David Golding has written how these types are obviously well-funded. They also have the merit of a consistent world-view. He sees them “tilting at the windmills of time and gender.” He wishes them a swift defeat in their doomed and foolish quest.  I see value in engaging with nascent movements, especially at their most embryonic and confused points of departure. Doing so sometimes creates a liminal mental space that allows you to challenge and reorient your own thinking. But when you try take in the discourse of the sharpest reactionaries, something ugly tends to emerge out of the unformed deep. And then you must consider if this is the sort of ally or comrade you’d like to have.

I’m reminded of a moment of syncro/simpatico from last year. It was the last day you could really feel the summer in the air. I dropped acid; my, uh, trip-sitter was a beautiful schizophrenic. We listened to Astral Weeks and talked about nothing, everything. Time tripped and warbled. The conversation got heated. I sit up and realize I’m being shouted at about Mary. “The Mother of God is real, but beware the false one who comes in her name.” I was at that point where words & thought blurred.
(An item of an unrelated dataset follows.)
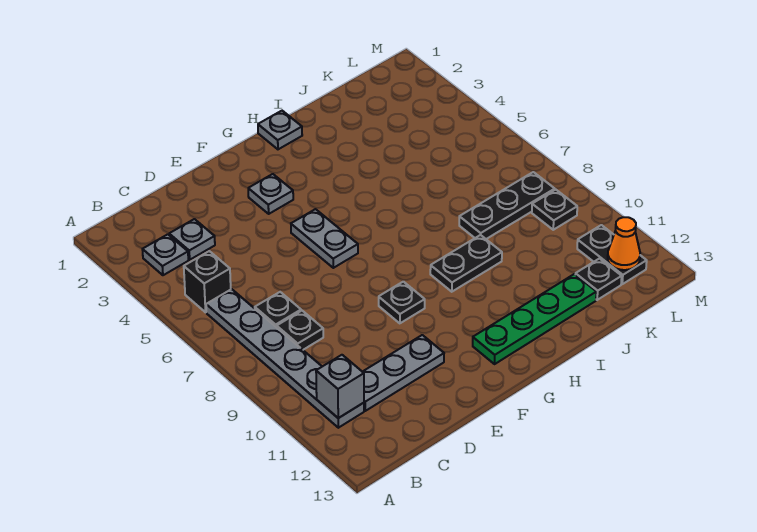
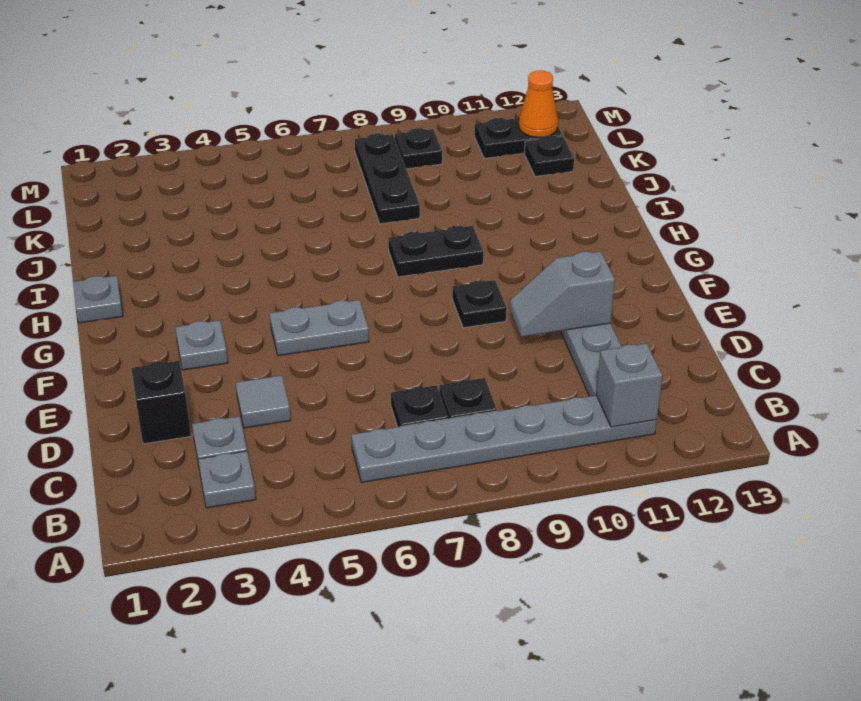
black brick B5 level 1 -> black brick D2 level 1
none -> grey tile D4 level 1
none -> grey slope E10:E11 level 2 top 11
green plate G12:J12 level 1 -> none
black plate H9:I9 level 1 -> black plate H8:H9 level 1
It was hard to tell who was speaking, desiring what. “I’m in the, uh, spinny place. It’s all running together. Let’s go outside.”

The spinny place is good, I think. The head needs to get broken apart occasionally to avoid ossification and find freshening depths. But start swimming back up too late and you’re done for. We headed for the daylight. We walked down Main street past the quaint shops and pricey restaurants. Life and bodies were returning, though masked (sometimes doubly so). We climbed down to the riverbank. Lying there, we stared up at the rustling overhead branches. She said “People don’t need much other than food, shelter, and a community that supports and protects them.” We stayed a while. Didn’t check our phones once. We fell out of ourselves in the moment and found something like grace.